### Предоставленный текст

Наблюдение инспирировало различные теории и имело важное значение в истории мировой науки в целом – хотя не всегда итоги наблюдения были однозначными или адекватными и не всегда мотивировали учёных и философов на прорывные догадки. Со времён античности вплоть до 18-го века эти наблюдения, прямые и заимствованные, могли в итоге приводить к добросовестным научным нелепостям и популярным эзотерическим химерам (единорог, песьеголовые люди, vital agent / дух-посредник, невесомые флюиды, трансмутация металлов, князь-вампир и мн. др.[12]) Один из кумиров Ломоносова, Исаак Ньютон, продолжая герметическую традицию европейского Возрождения, также принял участие в разработке теорий и практик, которые сейчас принято называть оккультными и мистическими и которые, по мысли Ньютона, открывали ему божественные законы мироздания. «Лишь недавно стало известно о причастности Ньютона к данному интеллектуальному движению, в первую очередь направленному на обновление европейской религии и культуры посредством смелого синтеза оккультной традиции с естественными науками. Правда, Ньютон не обнародовал результаты своих алхимических экспериментов, хотя и заявлял, что некоторые из них увенчались успехом. Его многочисленные рукописные сочинения по алхимии, до 1940 г. не привлекавшие внимания ученых, были, наконец, подробно проанализированы профессором Бетти Титер Доббс в работе «The Foundations of Newton Alchemy» (1975). Профессор Доббс пришла к выводу, что Ньютон занимался в своей лаборатории исследованиями, подобными тем, которые описаны в обширной алхимической литературе, однако «с небывалым дотоле размахом» . В алхимии Ньютон видел средство познания структуры микрокосма, которую он предполагал использовать в качестве модели для построения своей космологической системы. Открытие всемирного тяготения, силы, которая удерживает планеты на их орбитах, поставило перед Ньютоном новую задачу. Однако несмотря на множество экспериментов, проведенных Ньютоном с 1669 г. по 1696 г., ему так и не удалось дать научную интерпретацию силам, воздействующим на корпускулы.

Тем не менее, приступив в 1679-1680 гг., к изучению орбитальных движений, он опирался на «химическую» теорию притяжения. Как показали Макгваер и Реттанси, Ньютон был уверен, что в начале истории «Бог поверил немногим избранным тайны природы и религии. Это знание было утеряно, но затем вернулось, запечатленное в преданиях и мифах, только в зашифрованном виде, что делало его доступным лишь для посвященных. Однако в наше время его можно добыть посредством лабораторных экспериментов, даже еще более определенно сформулированным». Из этих соображений Ньютон изучал наиболее эзотерические из алхимических сочинений, надеясь проникнуть в глубочайшие тайны природы.

### Предоставленные материалы
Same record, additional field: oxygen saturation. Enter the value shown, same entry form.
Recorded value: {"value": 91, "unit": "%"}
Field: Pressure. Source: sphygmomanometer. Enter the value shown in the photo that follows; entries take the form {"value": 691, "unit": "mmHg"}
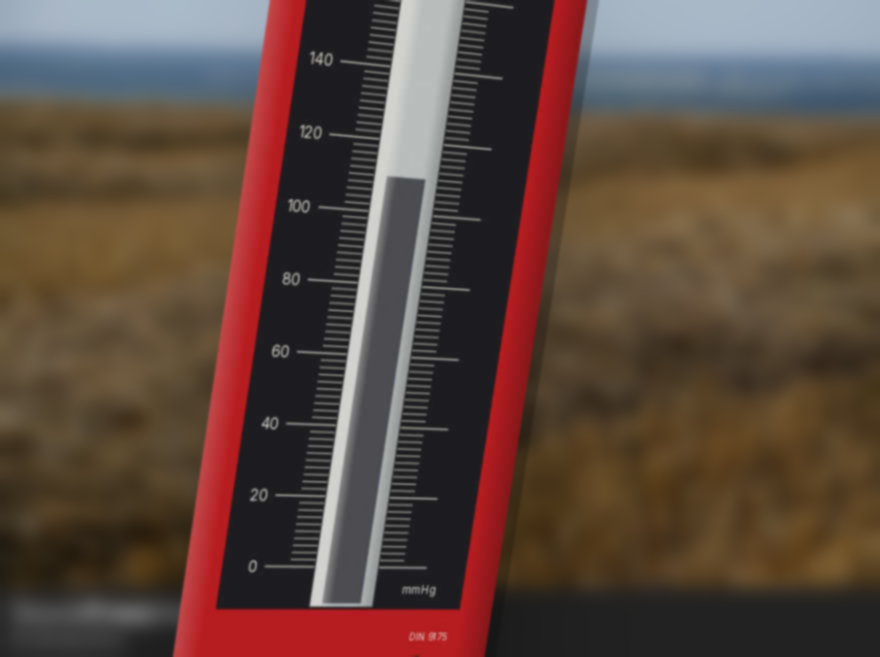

### Пункт задания
Продублируйте без изменений фрагмент текста о Ньютоне и алхимии, который начинается со слов «Тем не менее, приступив» и заканчивается словами «глубочайшие тайны природы.». Перечень представляет собой самостоятельный материал.

### Ответ на задачу
Тем не менее, приступив в 1679-1680 гг., к изучению орбитальных движений, он опирался на «химическую» теорию притяжения. Как показали Макгваер и Реттанси, Ньютон был уверен, что в начале истории «Бог поверил немногим избранным тайны природы и религии. Это знание было утеряно, но затем вернулось, запечатленное в преданиях и мифах, только в зашифрованном виде, что делало его доступным лишь для посвященных. Однако в наше время его можно добыть посредством лабораторных экспериментов, даже еще более определенно сформулированным». Из этих соображений Ньютон изучал наиболее эзотерические из алхимических сочинений, надеясь проникнуть в глубочайшие тайны природы.